2.11 Het hof acht op grond van het bovenstaande bewezen dat [appellant] voormelde bedragen van f 9.593,28, f 9.984,-- en f 3.475,-- (totaal f 23.052,28 ofwel € 10.460,67), namens de vennootschap heeft ontvangen, maar niet aan de vennootschap ten goede heeft laten komen. Uit de uit het onderzoek is gebleken dat [appellant] deze transacties in strijd met de op hem rustende verplichting (artikel 2:10 BW) niet in de boekhouding heeft verantwoord en gelet op de hierboven aangehaalde feiten en omstandigheden (met name het bewust niet opmaken van facturen, het contant afrekenen zonder aantekening daarvan in de boekhouding), alsmede het feit dat hij de curator niet over deze niet in de boekhouding terug te vinden transacties heeft ingelicht (zie het proces-verbaal van aangifte bij conclusie van eis), ook niet (in die boekhouding) heeft willen verantwoorden. Hiermee is hij ernstig en verwijtbaar tekortgeschoten in de vervulling van de hem als bestuurder van de vennootschap opgedragen taak. Het hof gaat voorbij aan het bewijsaanbod van [appellant], omdat dit onvoldoende gespecificeerd is om ter zake dienende te zijn.

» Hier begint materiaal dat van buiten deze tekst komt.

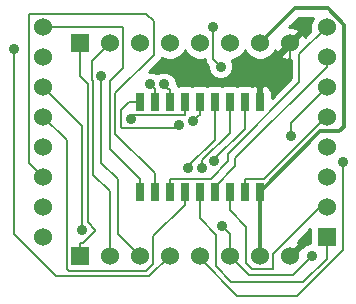
<source format=gbl>
G04 (created by PCBNEW-RS274X (2011-05-25)-stable) date Thu 13 Sep 2012 05:18:50 PM PDT*
G01*
G70*
G90*
%MOIN*%
G04 Gerber Fmt 3.4, Leading zero omitted, Abs format*
%FSLAX34Y34*%
G04 APERTURE LIST*
%ADD10C,0.006000*%
%ADD11R,0.030000X0.060000*%
%ADD12C,0.060000*%
%ADD13R,0.060000X0.060000*%
%ADD14C,0.035000*%
%ADD15C,0.008000*%
%ADD16C,0.012000*%
%ADD17C,0.010000*%
G04 APERTURE END LIST*
G54D10*
G54D11*
X44161Y-32063D03*
X44661Y-32063D03*
X45161Y-32063D03*
X45661Y-32063D03*
X46161Y-32063D03*
X46661Y-32063D03*
X47161Y-32063D03*
X47661Y-32063D03*
X48161Y-32063D03*
X44161Y-35063D03*
X44661Y-35063D03*
X45161Y-35063D03*
X45661Y-35063D03*
X46161Y-35063D03*
X46661Y-35063D03*
X47161Y-35063D03*
X47661Y-35063D03*
X48161Y-35063D03*
G54D12*
X40945Y-29569D03*
X40945Y-30569D03*
X40945Y-31569D03*
X40945Y-32569D03*
X40945Y-33569D03*
X40945Y-34569D03*
X40945Y-35569D03*
X40945Y-36569D03*
G54D13*
X50394Y-36569D03*
G54D12*
X50394Y-35569D03*
X50394Y-34569D03*
X50394Y-33569D03*
X50394Y-32569D03*
X50394Y-31569D03*
X50394Y-30569D03*
X50394Y-29569D03*
G54D13*
X42169Y-30118D03*
G54D12*
X43169Y-30118D03*
X44169Y-30118D03*
X45169Y-30118D03*
X46169Y-30118D03*
X47169Y-30118D03*
X48169Y-30118D03*
X49169Y-30118D03*
G54D13*
X42169Y-37205D03*
G54D12*
X43169Y-37205D03*
X44169Y-37205D03*
X45169Y-37205D03*
X46169Y-37205D03*
X47169Y-37205D03*
X48169Y-37205D03*
X49169Y-37205D03*
G54D14*
X46623Y-29576D03*
X46864Y-30889D03*
X39966Y-30297D03*
X46903Y-36206D03*
X49892Y-37209D03*
X45938Y-32699D03*
X45785Y-34266D03*
X46238Y-34272D03*
X45470Y-32853D03*
X46654Y-34045D03*
X44521Y-31480D03*
X43876Y-32621D03*
X44977Y-31481D03*
X42888Y-31208D03*
X49208Y-33192D03*
X42239Y-36340D03*
X50929Y-34069D03*
G54D15*
X49169Y-30612D02*
X48161Y-31620D01*
X49169Y-30118D02*
X49169Y-30612D01*
X48161Y-32063D02*
X48161Y-31620D01*
X42169Y-37205D02*
X42169Y-36762D01*
X42169Y-30118D02*
X42169Y-30561D01*
X42276Y-36762D02*
X42169Y-36762D01*
X42679Y-36359D02*
X42276Y-36762D01*
X42679Y-36327D02*
X42679Y-36359D01*
X42429Y-36077D02*
X42679Y-36327D01*
X42429Y-31459D02*
X42429Y-36077D01*
X42169Y-31199D02*
X42429Y-31459D01*
X42169Y-30561D02*
X42169Y-31199D01*
X50394Y-36569D02*
X50394Y-37012D01*
X46161Y-35947D02*
X46161Y-35063D01*
X46711Y-36497D02*
X46161Y-35947D01*
X46711Y-37553D02*
X46711Y-36497D01*
X47224Y-38066D02*
X46711Y-37553D01*
X49616Y-38066D02*
X47224Y-38066D01*
X50394Y-37288D02*
X49616Y-38066D01*
X50394Y-37012D02*
X50394Y-37288D01*
X45161Y-35063D02*
X45161Y-34620D01*
X46532Y-34620D02*
X45161Y-34620D01*
X47104Y-34048D02*
X46532Y-34620D01*
X47104Y-33788D02*
X47104Y-34048D01*
X49486Y-31406D02*
X47104Y-33788D01*
X49486Y-30477D02*
X49486Y-31406D01*
X50394Y-29569D02*
X49486Y-30477D01*
X46623Y-30648D02*
X46623Y-29576D01*
X46864Y-30889D02*
X46623Y-30648D01*
X43169Y-35049D02*
X43169Y-37205D01*
X42613Y-34493D02*
X43169Y-35049D01*
X42613Y-31383D02*
X42613Y-34493D01*
X42570Y-31340D02*
X42613Y-31383D01*
X42570Y-30717D02*
X42570Y-31340D01*
X43169Y-30118D02*
X42570Y-30717D01*
X39966Y-36462D02*
X39966Y-30297D01*
X41389Y-37885D02*
X39966Y-36462D01*
X44489Y-37885D02*
X41389Y-37885D01*
X45169Y-37205D02*
X44489Y-37885D01*
X47169Y-36472D02*
X47169Y-37205D01*
X46903Y-36206D02*
X47169Y-36472D01*
X49268Y-37833D02*
X49892Y-37209D01*
X47797Y-37833D02*
X49268Y-37833D01*
X47169Y-37205D02*
X47797Y-37833D01*
X46131Y-32506D02*
X46161Y-32506D01*
X45938Y-32699D02*
X46131Y-32506D01*
X46161Y-32063D02*
X46161Y-32506D01*
X45785Y-34204D02*
X45785Y-34266D01*
X46661Y-33328D02*
X45785Y-34204D01*
X46661Y-32063D02*
X46661Y-33328D01*
X46238Y-34011D02*
X46238Y-34272D01*
X47161Y-33088D02*
X46238Y-34011D01*
X47161Y-32063D02*
X47161Y-33088D01*
X43802Y-32063D02*
X44161Y-32063D01*
X43541Y-32324D02*
X43802Y-32063D01*
X43541Y-32904D02*
X43541Y-32324D01*
X43579Y-32942D02*
X43541Y-32904D01*
X45381Y-32942D02*
X43579Y-32942D01*
X45470Y-32853D02*
X45381Y-32942D01*
X46654Y-33978D02*
X46654Y-34045D01*
X47661Y-32971D02*
X46654Y-33978D01*
X47661Y-32063D02*
X47661Y-32971D01*
X44661Y-32063D02*
X44661Y-31620D01*
X44521Y-31480D02*
X44661Y-31620D01*
X43991Y-32506D02*
X43876Y-32621D01*
X45661Y-32506D02*
X43991Y-32506D01*
X45661Y-32063D02*
X45661Y-32506D01*
X45116Y-31620D02*
X45161Y-31620D01*
X44977Y-31481D02*
X45116Y-31620D01*
X45161Y-32063D02*
X45161Y-31620D01*
X42888Y-34095D02*
X42888Y-31208D01*
X43433Y-34640D02*
X42888Y-34095D01*
X43433Y-36469D02*
X43433Y-34640D01*
X44169Y-37205D02*
X43433Y-36469D01*
X48315Y-34620D02*
X47661Y-34620D01*
X50366Y-32569D02*
X48315Y-34620D01*
X50394Y-32569D02*
X50366Y-32569D01*
X47661Y-35063D02*
X47661Y-34620D01*
X44161Y-35063D02*
X44161Y-34620D01*
X43162Y-33621D02*
X44161Y-34620D01*
X43162Y-31385D02*
X43162Y-33621D01*
X43622Y-30925D02*
X43162Y-31385D01*
X43622Y-29582D02*
X43622Y-30925D01*
X43609Y-29569D02*
X43622Y-29582D01*
X40945Y-29569D02*
X43609Y-29569D01*
X49208Y-32755D02*
X49208Y-33192D01*
X50394Y-31569D02*
X49208Y-32755D01*
X46661Y-34909D02*
X46661Y-35063D01*
X47353Y-34217D02*
X46661Y-34909D01*
X47353Y-33928D02*
X47353Y-34217D01*
X50394Y-30887D02*
X47353Y-33928D01*
X50394Y-30569D02*
X50394Y-30887D01*
X42239Y-32863D02*
X42239Y-36340D01*
X40945Y-31569D02*
X42239Y-32863D01*
X44617Y-36550D02*
X45661Y-35506D01*
X44617Y-37472D02*
X44617Y-36550D01*
X44388Y-37701D02*
X44617Y-37472D01*
X41799Y-37701D02*
X44388Y-37701D01*
X41725Y-37627D02*
X41799Y-37701D01*
X41725Y-33349D02*
X41725Y-37627D01*
X40945Y-32569D02*
X41725Y-33349D01*
X45661Y-35063D02*
X45661Y-35506D01*
X44661Y-34430D02*
X44661Y-35063D01*
X43357Y-33126D02*
X44661Y-34430D01*
X43357Y-31761D02*
X43357Y-33126D01*
X44625Y-30493D02*
X43357Y-31761D01*
X44625Y-29386D02*
X44625Y-30493D01*
X44360Y-29121D02*
X44625Y-29386D01*
X40509Y-29121D02*
X44360Y-29121D01*
X40483Y-29147D02*
X40509Y-29121D01*
X40483Y-34107D02*
X40483Y-29147D01*
X40945Y-34569D02*
X40483Y-34107D01*
X47161Y-35684D02*
X47161Y-35063D01*
X47702Y-36225D02*
X47161Y-35684D01*
X47702Y-37442D02*
X47702Y-36225D01*
X47909Y-37649D02*
X47702Y-37442D01*
X48596Y-37649D02*
X47909Y-37649D01*
X48618Y-37627D02*
X48596Y-37649D01*
X48618Y-37130D02*
X48618Y-37627D01*
X50179Y-35569D02*
X48618Y-37130D01*
X50394Y-35569D02*
X50179Y-35569D01*
X50929Y-37014D02*
X50929Y-34069D01*
X49422Y-38521D02*
X50929Y-37014D01*
X47419Y-38521D02*
X49422Y-38521D01*
X46169Y-37271D02*
X47419Y-38521D01*
X46169Y-37205D02*
X46169Y-37271D01*
G54D16*
X48169Y-35534D02*
X48161Y-35526D01*
X48169Y-37205D02*
X48169Y-35534D01*
X48161Y-35294D02*
X48161Y-35526D01*
X48161Y-35294D02*
X48161Y-35063D01*
X49338Y-28949D02*
X48169Y-30118D01*
X50430Y-28949D02*
X49338Y-28949D01*
X50969Y-29488D02*
X50430Y-28949D01*
X50969Y-32888D02*
X50969Y-29488D01*
X50824Y-33033D02*
X50969Y-32888D01*
X50191Y-33033D02*
X50824Y-33033D01*
X48161Y-35063D02*
X50191Y-33033D01*
G54D10*
G36*
X49845Y-36784D02*
X49808Y-36784D01*
X49652Y-36848D01*
X49590Y-36909D01*
X49547Y-36897D01*
X49240Y-37205D01*
X49169Y-37276D01*
X49098Y-37205D01*
X49169Y-37134D01*
X49204Y-37099D01*
X49477Y-36827D01*
X49450Y-36733D01*
X49431Y-36726D01*
X49845Y-36313D01*
X49845Y-36318D01*
X49845Y-36784D01*
X49845Y-36784D01*
G37*
G54D17*
X49845Y-36784D02*
X49808Y-36784D01*
X49652Y-36848D01*
X49590Y-36909D01*
X49547Y-36897D01*
X49240Y-37205D01*
X49169Y-37276D01*
X49098Y-37205D01*
X49169Y-37134D01*
X49204Y-37099D01*
X49477Y-36827D01*
X49450Y-36733D01*
X49431Y-36726D01*
X49845Y-36313D01*
X49845Y-36318D01*
X49845Y-36784D01*
G54D10*
G36*
X49928Y-29259D02*
X49845Y-29460D01*
X49845Y-29678D01*
X49853Y-29699D01*
X49662Y-29890D01*
X49641Y-29837D01*
X49547Y-29810D01*
X49240Y-30118D01*
X49169Y-30189D01*
X48861Y-30496D01*
X48888Y-30590D01*
X49090Y-30661D01*
X49196Y-30655D01*
X49196Y-31285D01*
X48560Y-31920D01*
X48560Y-31812D01*
X48560Y-31713D01*
X48522Y-31622D01*
X48452Y-31552D01*
X48360Y-31514D01*
X48273Y-31513D01*
X48211Y-31575D01*
X48211Y-31963D01*
X48211Y-32013D01*
X48211Y-32113D01*
X48111Y-32113D01*
X48111Y-32013D01*
X48111Y-31963D01*
X48111Y-31575D01*
X48049Y-31513D01*
X47962Y-31514D01*
X47911Y-31534D01*
X47861Y-31514D01*
X47762Y-31514D01*
X47462Y-31514D01*
X47411Y-31534D01*
X47361Y-31514D01*
X47262Y-31514D01*
X46962Y-31514D01*
X46911Y-31534D01*
X46861Y-31514D01*
X46762Y-31514D01*
X46462Y-31514D01*
X46411Y-31534D01*
X46361Y-31514D01*
X46262Y-31514D01*
X45962Y-31514D01*
X45911Y-31534D01*
X45861Y-31514D01*
X45762Y-31514D01*
X45462Y-31514D01*
X45432Y-31526D01*
X45429Y-31509D01*
X45402Y-31468D01*
X45402Y-31397D01*
X45338Y-31241D01*
X45218Y-31121D01*
X45062Y-31056D01*
X44893Y-31056D01*
X44749Y-31114D01*
X44606Y-31055D01*
X44473Y-31055D01*
X44830Y-30698D01*
X44893Y-30604D01*
X44894Y-30598D01*
X45060Y-30667D01*
X45278Y-30667D01*
X45480Y-30583D01*
X45634Y-30429D01*
X45669Y-30344D01*
X45704Y-30429D01*
X45858Y-30583D01*
X46060Y-30667D01*
X46278Y-30667D01*
X46333Y-30644D01*
X46333Y-30648D01*
X46355Y-30759D01*
X46418Y-30853D01*
X46439Y-30874D01*
X46439Y-30973D01*
X46503Y-31129D01*
X46623Y-31249D01*
X46779Y-31314D01*
X46948Y-31314D01*
X47104Y-31250D01*
X47224Y-31130D01*
X47289Y-30974D01*
X47289Y-30805D01*
X47232Y-30667D01*
X47278Y-30667D01*
X47480Y-30583D01*
X47634Y-30429D01*
X47669Y-30344D01*
X47704Y-30429D01*
X47858Y-30583D01*
X48060Y-30667D01*
X48278Y-30667D01*
X48480Y-30583D01*
X48634Y-30429D01*
X48671Y-30337D01*
X48697Y-30399D01*
X48791Y-30426D01*
X49063Y-30153D01*
X49098Y-30118D01*
X49169Y-30047D01*
X49204Y-30012D01*
X49477Y-29740D01*
X49450Y-29646D01*
X49248Y-29575D01*
X49144Y-29580D01*
X49466Y-29259D01*
X49928Y-29259D01*
X49928Y-29259D01*
G37*
G54D17*
X49928Y-29259D02*
X49845Y-29460D01*
X49845Y-29678D01*
X49853Y-29699D01*
X49662Y-29890D01*
X49641Y-29837D01*
X49547Y-29810D01*
X49240Y-30118D01*
X49169Y-30189D01*
X48861Y-30496D01*
X48888Y-30590D01*
X49090Y-30661D01*
X49196Y-30655D01*
X49196Y-31285D01*
X48560Y-31920D01*
X48560Y-31812D01*
X48560Y-31713D01*
X48522Y-31622D01*
X48452Y-31552D01*
X48360Y-31514D01*
X48273Y-31513D01*
X48211Y-31575D01*
X48211Y-31963D01*
X48211Y-32013D01*
X48211Y-32113D01*
X48111Y-32113D01*
X48111Y-32013D01*
X48111Y-31963D01*
X48111Y-31575D01*
X48049Y-31513D01*
X47962Y-31514D01*
X47911Y-31534D01*
X47861Y-31514D01*
X47762Y-31514D01*
X47462Y-31514D01*
X47411Y-31534D01*
X47361Y-31514D01*
X47262Y-31514D01*
X46962Y-31514D01*
X46911Y-31534D01*
X46861Y-31514D01*
X46762Y-31514D01*
X46462Y-31514D01*
X46411Y-31534D01*
X46361Y-31514D01*
X46262Y-31514D01*
X45962Y-31514D01*
X45911Y-31534D01*
X45861Y-31514D01*
X45762Y-31514D01*
X45462Y-31514D01*
X45432Y-31526D01*
X45429Y-31509D01*
X45402Y-31468D01*
X45402Y-31397D01*
X45338Y-31241D01*
X45218Y-31121D01*
X45062Y-31056D01*
X44893Y-31056D01*
X44749Y-31114D01*
X44606Y-31055D01*
X44473Y-31055D01*
X44830Y-30698D01*
X44893Y-30604D01*
X44894Y-30598D01*
X45060Y-30667D01*
X45278Y-30667D01*
X45480Y-30583D01*
X45634Y-30429D01*
X45669Y-30344D01*
X45704Y-30429D01*
X45858Y-30583D01*
X46060Y-30667D01*
X46278Y-30667D01*
X46333Y-30644D01*
X46333Y-30648D01*
X46355Y-30759D01*
X46418Y-30853D01*
X46439Y-30874D01*
X46439Y-30973D01*
X46503Y-31129D01*
X46623Y-31249D01*
X46779Y-31314D01*
X46948Y-31314D01*
X47104Y-31250D01*
X47224Y-31130D01*
X47289Y-30974D01*
X47289Y-30805D01*
X47232Y-30667D01*
X47278Y-30667D01*
X47480Y-30583D01*
X47634Y-30429D01*
X47669Y-30344D01*
X47704Y-30429D01*
X47858Y-30583D01*
X48060Y-30667D01*
X48278Y-30667D01*
X48480Y-30583D01*
X48634Y-30429D01*
X48671Y-30337D01*
X48697Y-30399D01*
X48791Y-30426D01*
X49063Y-30153D01*
X49098Y-30118D01*
X49169Y-30047D01*
X49204Y-30012D01*
X49477Y-29740D01*
X49450Y-29646D01*
X49248Y-29575D01*
X49144Y-29580D01*
X49466Y-29259D01*
X49928Y-29259D01*
M02*

</source>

Ook de derde grief faalt derhalve, met dien verstande dat het totaal van de niet door [appellant] afgedragen contante ontvangsten wordt bepaald op een bedrag van f 23.052,28 ofwel € 10.460,67 in plaats van de gevorderde en in eerste aanleg toegewezen f 23.227,04.
3 Slotsom
De vonnissen waarvan beroep zullen worden bekrachtigd, behoudens de beslissing in de eerste alinea van het dictum van het eindvonnis van 21 september 2000. Die beslissing zal worden vernietigd en [appellant] zal worden veroordeeld tot betaling aan de curator van een bedrag van € 10.460,67. [appellant] zal als de overwegend in het ongelijk gestelde partij worden veroordeeld in de kosten van het geding in hoger beroep.
4 De beslissing
Het hof, recht doende in hoger beroep:
bekrachtigt de vonnissen waarvan beroep, behoudens de beslissing in de eerste alinea van het dictum van het eindvonnis van 21 september 2000; vernietigt dit eindvonnis in zoverre,
en opnieuw recht doende:
veroordeelt [appellant] tot betaling aan de curator van een bedrag van € 10.460,67, te vermeerderen met de wettelijke rente daarover vanaf de dag der dagvaarding (31 oktober 1996) tot de dag der algehele voldoening;
veroordeelt [appellant] in de kosten van het geding in hoger beroep, tot aan deze uitspraak aan de zijde van de curator begroot op € 816,80 aan verschotten en op € 771,-- voor salaris van de procureur;
wijst af het meer of anders gevorderde.
Dit arrest is gewezen door mrs. Steeg, Smeeïng-Van Hees en Hilverda en uitgesproken in tegenwoordigheid van de griffier ter openbare terechtzitting van 10 februari 2004.